Stored entries:
####

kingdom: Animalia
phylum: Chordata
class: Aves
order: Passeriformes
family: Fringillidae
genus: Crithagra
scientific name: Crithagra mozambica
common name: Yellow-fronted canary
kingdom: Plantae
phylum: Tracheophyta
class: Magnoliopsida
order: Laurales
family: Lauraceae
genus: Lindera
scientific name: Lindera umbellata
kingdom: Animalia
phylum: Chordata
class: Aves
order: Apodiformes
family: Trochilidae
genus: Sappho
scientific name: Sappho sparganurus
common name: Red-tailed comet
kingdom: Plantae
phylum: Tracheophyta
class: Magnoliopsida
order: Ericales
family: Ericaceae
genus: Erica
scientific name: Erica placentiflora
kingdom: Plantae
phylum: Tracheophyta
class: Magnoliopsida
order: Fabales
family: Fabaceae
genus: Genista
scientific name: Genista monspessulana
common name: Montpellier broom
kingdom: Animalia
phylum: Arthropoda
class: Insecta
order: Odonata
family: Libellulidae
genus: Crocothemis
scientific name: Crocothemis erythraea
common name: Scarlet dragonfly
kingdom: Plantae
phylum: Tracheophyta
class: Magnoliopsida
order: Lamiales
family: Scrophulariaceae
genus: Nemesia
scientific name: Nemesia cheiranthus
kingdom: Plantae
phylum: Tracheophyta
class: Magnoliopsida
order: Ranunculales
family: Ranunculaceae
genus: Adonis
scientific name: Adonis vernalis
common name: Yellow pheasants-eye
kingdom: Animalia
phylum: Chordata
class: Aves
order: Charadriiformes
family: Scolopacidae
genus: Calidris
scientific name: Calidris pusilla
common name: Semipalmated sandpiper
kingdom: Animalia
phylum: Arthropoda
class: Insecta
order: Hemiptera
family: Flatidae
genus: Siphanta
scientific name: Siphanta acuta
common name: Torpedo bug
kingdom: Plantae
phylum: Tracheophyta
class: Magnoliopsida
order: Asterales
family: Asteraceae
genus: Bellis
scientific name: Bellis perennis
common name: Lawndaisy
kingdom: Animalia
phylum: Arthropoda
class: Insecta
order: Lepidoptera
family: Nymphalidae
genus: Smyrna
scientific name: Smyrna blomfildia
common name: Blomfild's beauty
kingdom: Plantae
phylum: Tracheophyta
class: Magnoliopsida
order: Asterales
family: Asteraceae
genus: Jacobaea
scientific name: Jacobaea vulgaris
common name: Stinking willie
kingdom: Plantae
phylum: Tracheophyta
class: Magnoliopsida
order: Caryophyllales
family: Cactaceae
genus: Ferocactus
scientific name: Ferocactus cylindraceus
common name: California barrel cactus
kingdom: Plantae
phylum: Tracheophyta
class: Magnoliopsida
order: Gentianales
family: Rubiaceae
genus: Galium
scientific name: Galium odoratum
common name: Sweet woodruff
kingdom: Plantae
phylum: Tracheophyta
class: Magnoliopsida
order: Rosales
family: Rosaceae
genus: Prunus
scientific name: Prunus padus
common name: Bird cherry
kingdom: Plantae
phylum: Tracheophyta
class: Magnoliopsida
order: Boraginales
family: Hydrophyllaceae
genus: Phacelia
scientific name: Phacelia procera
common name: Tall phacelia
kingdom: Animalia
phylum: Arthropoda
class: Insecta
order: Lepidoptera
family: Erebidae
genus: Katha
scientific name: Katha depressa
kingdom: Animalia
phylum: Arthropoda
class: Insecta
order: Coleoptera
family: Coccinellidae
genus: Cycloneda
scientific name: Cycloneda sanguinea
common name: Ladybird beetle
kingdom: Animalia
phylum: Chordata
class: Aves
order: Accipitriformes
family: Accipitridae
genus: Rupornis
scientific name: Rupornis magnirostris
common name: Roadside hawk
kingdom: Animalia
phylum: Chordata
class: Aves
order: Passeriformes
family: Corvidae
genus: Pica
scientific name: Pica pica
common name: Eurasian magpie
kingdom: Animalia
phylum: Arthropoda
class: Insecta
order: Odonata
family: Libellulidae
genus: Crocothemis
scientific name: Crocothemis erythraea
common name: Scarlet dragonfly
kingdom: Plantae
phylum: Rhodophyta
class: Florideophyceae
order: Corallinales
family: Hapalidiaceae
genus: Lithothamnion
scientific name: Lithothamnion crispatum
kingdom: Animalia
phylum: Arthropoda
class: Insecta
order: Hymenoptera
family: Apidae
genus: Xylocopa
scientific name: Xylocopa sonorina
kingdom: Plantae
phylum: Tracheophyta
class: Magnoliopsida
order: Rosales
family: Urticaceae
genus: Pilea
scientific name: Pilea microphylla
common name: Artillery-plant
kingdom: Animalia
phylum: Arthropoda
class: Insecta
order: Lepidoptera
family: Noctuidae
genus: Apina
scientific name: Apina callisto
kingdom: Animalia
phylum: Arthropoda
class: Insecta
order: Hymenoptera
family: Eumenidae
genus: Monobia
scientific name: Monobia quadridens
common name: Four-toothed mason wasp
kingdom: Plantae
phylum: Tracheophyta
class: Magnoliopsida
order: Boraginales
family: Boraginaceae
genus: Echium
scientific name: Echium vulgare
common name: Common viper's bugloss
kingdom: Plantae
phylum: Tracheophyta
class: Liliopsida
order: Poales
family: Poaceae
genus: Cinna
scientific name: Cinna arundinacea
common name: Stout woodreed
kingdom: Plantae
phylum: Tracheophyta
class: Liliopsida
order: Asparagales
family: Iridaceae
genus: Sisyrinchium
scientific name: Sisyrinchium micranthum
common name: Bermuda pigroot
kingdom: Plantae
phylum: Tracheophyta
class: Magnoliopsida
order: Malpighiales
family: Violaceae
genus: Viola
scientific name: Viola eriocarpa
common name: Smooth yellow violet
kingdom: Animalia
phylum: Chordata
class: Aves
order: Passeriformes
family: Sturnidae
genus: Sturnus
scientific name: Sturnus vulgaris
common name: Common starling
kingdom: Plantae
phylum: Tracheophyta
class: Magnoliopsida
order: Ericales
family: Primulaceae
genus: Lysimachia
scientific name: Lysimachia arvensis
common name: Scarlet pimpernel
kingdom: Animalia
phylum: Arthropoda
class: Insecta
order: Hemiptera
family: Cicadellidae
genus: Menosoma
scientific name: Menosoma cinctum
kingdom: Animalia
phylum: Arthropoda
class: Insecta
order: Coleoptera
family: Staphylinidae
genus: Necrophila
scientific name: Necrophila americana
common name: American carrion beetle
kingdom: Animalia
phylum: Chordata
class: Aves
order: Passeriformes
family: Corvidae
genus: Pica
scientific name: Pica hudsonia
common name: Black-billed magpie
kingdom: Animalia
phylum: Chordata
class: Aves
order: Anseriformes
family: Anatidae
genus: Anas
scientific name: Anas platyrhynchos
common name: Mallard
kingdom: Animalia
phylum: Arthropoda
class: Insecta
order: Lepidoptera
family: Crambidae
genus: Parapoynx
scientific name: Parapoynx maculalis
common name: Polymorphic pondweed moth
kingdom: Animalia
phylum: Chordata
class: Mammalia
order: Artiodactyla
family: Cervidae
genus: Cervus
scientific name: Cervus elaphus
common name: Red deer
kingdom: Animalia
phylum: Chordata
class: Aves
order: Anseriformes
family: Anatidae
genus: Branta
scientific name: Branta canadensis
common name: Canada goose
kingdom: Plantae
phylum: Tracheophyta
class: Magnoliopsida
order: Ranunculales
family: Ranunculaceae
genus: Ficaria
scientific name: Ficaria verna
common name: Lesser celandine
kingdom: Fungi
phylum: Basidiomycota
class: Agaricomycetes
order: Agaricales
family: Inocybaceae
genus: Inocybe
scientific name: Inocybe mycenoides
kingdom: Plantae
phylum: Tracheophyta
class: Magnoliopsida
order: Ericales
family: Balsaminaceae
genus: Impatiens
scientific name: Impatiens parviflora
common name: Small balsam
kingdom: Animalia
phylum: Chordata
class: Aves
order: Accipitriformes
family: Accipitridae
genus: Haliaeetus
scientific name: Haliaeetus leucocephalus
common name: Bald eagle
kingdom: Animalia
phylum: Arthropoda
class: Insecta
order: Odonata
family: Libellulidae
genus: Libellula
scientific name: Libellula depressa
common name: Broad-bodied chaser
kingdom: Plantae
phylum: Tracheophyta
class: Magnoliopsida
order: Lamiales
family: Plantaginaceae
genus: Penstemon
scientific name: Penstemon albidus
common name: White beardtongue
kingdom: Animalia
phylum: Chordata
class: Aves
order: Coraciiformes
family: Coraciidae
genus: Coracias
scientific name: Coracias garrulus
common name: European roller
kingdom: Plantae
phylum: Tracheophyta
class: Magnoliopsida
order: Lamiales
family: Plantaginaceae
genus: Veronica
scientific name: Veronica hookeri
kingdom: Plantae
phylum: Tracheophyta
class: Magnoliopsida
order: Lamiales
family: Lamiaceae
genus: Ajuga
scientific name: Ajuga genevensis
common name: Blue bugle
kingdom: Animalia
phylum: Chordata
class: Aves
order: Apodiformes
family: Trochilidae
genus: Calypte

####

Goal: Render as a numbered list the lines above starting at the line containing "genus: Siphanta" and ending at the line containing "genus: Smyrna", leaving out any blank lines.

Written answer:
1. genus: Siphanta
2. scientific name: Siphanta acuta
3. common name: Torpedo bug
4. kingdom: Plantae
5. phylum: Tracheophyta
6. class: Magnoliopsida
7. order: Asterales
8. family: Asteraceae
9. genus: Bellis
10. scientific name: Bellis perennis
11. common name: Lawndaisy
12. kingdom: Animalia
13. phylum: Arthropoda
14. class: Insecta
15. order: Lepidoptera
16. family: Nymphalidae
17. genus: Smyrna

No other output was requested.